Vic Sison

Personal information
- Date of birth: December 1936
- Date of death: October 14, 2021 (aged 84)
- Position: Goalkeeper

Senior career*
- Years: Team / Apps / (Gls)
- 1950s: Lions

International career
- 1950s: Philippines

= Vic Sison =

Filipino footballer (1936–2021)

Victor Sison (December 1936 – October 14, 2021) was a Filipino footballer who played as a goalkeeper for the Philippines national team.

==Career==
Victor Sison was a goalkeeper of the Philippines national team in the 1950s and was a specialist in saving penalty kicks. He was named Mr. Football by the Philippine Sportswriters Association in 1956.

Sison at age 17 was part of the 1954 Asian Games as a reserve goalkeeper. He took part in the 1956 AFC Asian Cup qualifiers. In the second leg, where the Philippines lost 3–0 to South Korea, Sison is noted to have prevented 15 other goals despite the poor pitch conditions. Sison was again part of the squad for the 1958 Asian Games. He was instrumental in the Philippines' 1–0 win over Japan, saving 22 goal attempts. The win was considered as an upset at the time. The national team went on to advance to the knock-out stage losing to Indonesia in the quarterfinals. Prior to their 1958 Asian Games stint, Sison's side had a training tour in Spain.

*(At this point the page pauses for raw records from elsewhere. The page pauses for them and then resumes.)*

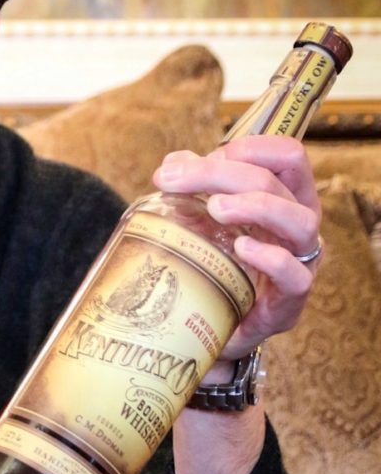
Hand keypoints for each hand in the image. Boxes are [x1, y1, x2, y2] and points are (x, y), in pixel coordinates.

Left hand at [152, 135, 320, 358]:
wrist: (219, 326)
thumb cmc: (221, 263)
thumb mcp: (207, 220)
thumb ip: (196, 189)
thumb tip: (174, 164)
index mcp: (285, 198)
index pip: (288, 155)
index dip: (248, 148)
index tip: (199, 159)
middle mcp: (299, 225)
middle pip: (276, 183)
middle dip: (221, 173)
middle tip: (173, 179)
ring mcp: (300, 263)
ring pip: (298, 222)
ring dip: (255, 207)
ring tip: (215, 208)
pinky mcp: (289, 302)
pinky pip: (295, 276)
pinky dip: (270, 258)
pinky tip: (241, 248)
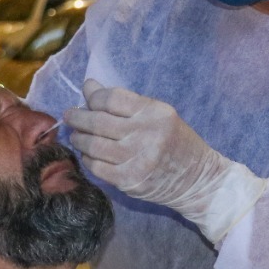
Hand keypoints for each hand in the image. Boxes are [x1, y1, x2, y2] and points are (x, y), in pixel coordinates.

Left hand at [65, 80, 267, 243]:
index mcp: (155, 113)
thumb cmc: (177, 142)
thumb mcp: (159, 115)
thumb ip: (126, 103)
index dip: (94, 95)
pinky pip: (96, 167)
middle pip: (98, 121)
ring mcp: (137, 159)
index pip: (112, 98)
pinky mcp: (129, 181)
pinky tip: (89, 154)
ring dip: (79, 138)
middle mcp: (146, 134)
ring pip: (93, 145)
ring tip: (77, 134)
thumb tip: (89, 88)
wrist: (198, 180)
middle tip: (70, 115)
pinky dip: (88, 158)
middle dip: (78, 116)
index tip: (86, 95)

He also played college football, playing for Ateneo de Manila's team at the National Collegiate Athletic Association (NCAA). Ateneo coach Teodoro Erechun was Sison's mentor. In club football, Sison played for the Lions F.C. of the Manila Football League. The Lions won the league title from 1955 to 1962. Sison retired from football at age 22 to commit to his job since continuing his football career proved to be not financially sustainable. He was already married at that time and had to provide for his family and was based in Baguio working for FilOil.

==Later life and death==
Sison was responsible for the creation of the Ateneo Sports Hall of Fame (ASHOF), to honor student-athletes of his alma mater. He served as the hall of fame's director. He himself is also an ASHOF inductee.

Sison died on October 14, 2021, from COVID-19 amidst a pandemic of the disease. He was 84 years old.